Karl Racine, the attorney general for the District of Columbia, said he’s looking at a charge of inciting violence, against anyone who spoke at the rally.
Washington’s U.S. Attorney Michael Sherwin pointedly refused to rule out charging Mr. Trump in connection to the riot. He said “anyone who had a role” could face criminal liability.
If he left for Scotland, Mr. Trump would be subject to one of the strongest extradition treaties in the world. That U.S.-U.K. agreement nevertheless has loopholes and is not immune from political considerations.
A British judge this month refused to extradite WikiLeaks founder Julian Assange to the United States, despite finding legal merit in the U.S. government’s claims, ruling that his mental health problems would create a suicide risk if he were turned over.
The United Kingdom last year also refused to extradite two Islamic State terrorists who killed aid workers in Syria unless the U.S. dropped plans to execute them.

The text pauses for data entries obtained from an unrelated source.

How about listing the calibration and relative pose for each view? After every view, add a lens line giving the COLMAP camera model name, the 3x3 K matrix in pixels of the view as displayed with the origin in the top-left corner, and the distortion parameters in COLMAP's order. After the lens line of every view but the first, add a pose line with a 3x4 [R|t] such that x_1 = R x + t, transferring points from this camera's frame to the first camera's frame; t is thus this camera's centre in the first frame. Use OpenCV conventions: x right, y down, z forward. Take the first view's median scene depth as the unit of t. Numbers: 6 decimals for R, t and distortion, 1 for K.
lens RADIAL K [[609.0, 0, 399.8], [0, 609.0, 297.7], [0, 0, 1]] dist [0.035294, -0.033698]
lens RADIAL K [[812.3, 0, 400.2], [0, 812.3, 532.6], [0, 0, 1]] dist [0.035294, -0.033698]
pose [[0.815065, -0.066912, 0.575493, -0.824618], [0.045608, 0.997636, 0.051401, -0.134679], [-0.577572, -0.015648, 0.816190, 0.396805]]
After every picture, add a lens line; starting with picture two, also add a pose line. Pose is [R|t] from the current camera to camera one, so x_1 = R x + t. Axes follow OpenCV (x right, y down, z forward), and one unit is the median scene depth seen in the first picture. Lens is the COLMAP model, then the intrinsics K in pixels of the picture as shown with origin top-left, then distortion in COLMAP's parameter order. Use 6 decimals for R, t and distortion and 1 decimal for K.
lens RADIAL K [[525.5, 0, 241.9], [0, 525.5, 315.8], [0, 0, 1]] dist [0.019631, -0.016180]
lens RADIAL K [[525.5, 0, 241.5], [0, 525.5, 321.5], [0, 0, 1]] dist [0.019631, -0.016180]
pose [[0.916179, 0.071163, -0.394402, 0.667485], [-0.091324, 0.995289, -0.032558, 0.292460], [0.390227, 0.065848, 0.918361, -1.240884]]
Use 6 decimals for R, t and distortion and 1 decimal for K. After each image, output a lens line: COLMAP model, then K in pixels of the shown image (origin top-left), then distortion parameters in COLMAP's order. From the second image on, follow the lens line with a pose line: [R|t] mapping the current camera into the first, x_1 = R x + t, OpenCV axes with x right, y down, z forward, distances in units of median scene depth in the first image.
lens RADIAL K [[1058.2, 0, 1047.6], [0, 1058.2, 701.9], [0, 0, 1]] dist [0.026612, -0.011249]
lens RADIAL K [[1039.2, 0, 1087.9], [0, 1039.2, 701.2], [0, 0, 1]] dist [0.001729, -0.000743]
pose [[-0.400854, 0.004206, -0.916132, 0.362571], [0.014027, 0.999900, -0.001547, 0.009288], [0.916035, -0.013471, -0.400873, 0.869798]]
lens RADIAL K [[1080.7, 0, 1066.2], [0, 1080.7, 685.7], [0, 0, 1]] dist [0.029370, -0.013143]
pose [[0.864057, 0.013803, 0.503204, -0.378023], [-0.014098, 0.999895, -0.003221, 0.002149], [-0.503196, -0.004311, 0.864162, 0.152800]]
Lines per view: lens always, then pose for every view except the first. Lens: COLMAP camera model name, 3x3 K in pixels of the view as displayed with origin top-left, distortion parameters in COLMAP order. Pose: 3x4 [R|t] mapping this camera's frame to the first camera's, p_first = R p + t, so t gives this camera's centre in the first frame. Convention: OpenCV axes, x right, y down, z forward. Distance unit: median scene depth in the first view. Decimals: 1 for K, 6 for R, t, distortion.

“It would be a very complicated thing to get a country to turn Donald Trump over to U.S. authorities,” Ms. Finkelstein said. “It is really extraordinary that Julian Assange is sitting in the U.K. and we couldn’t get him on an extradition agreement.”
Once overseas, Mr. Trump would have an array of legal protections he could raise to block extradition.
One rarely used defense that could apply to a former president is the political offense exception.
Under the political offense exception, an exiled world leader can claim his alleged crimes were in the context of a political struggle and should not be treated like ordinary crimes.
Mr. McNabb said the potential charges in Washington may be avoided under that exemption.
“The exception is often raised by politicos, but they don’t fall within it,” he said. “President Trump could fall within because to qualify, an individual has to show there was an immediate physical riot or uprising and their charges arise out of that uprising.”
To raise that exception, however, Mr. Trump would be forced to acknowledge he played a role in the uprising.
The president could also seek political asylum, arguing that he would be a political prisoner if he returned to the U.S.
It would be up to the country whether or not to grant asylum. Some countries could reject the request fearing alienating themselves from the Biden administration, while other countries might enjoy the opportunity to thumb their nose at the U.S.
“This is a guy that will fashion himself as the exile-in-chief,” Mr. Zwack said. “I don’t think a lot of countries are going to want to take the heat for that unless it is a true adversary.”
As an ex-president, Mr. Trump is entitled to Secret Service protection. While federal law would bar agents from leaving the country with him if he fled to escape justice, agents could accompany him if he legally visited another country.
If an arrest warrant or criminal charges are issued while he’s overseas, the foreign country’s law enforcement would be required to carry out the arrest. Under that scenario, the Secret Service would be required to stand down.
“The Secret Service would have to step back, but it would be an interesting situation,” Mr. McNabb said. “If they continued to protect President Trump that would make them part of a conspiracy to prevent a criminal defendant from returning to the United States.”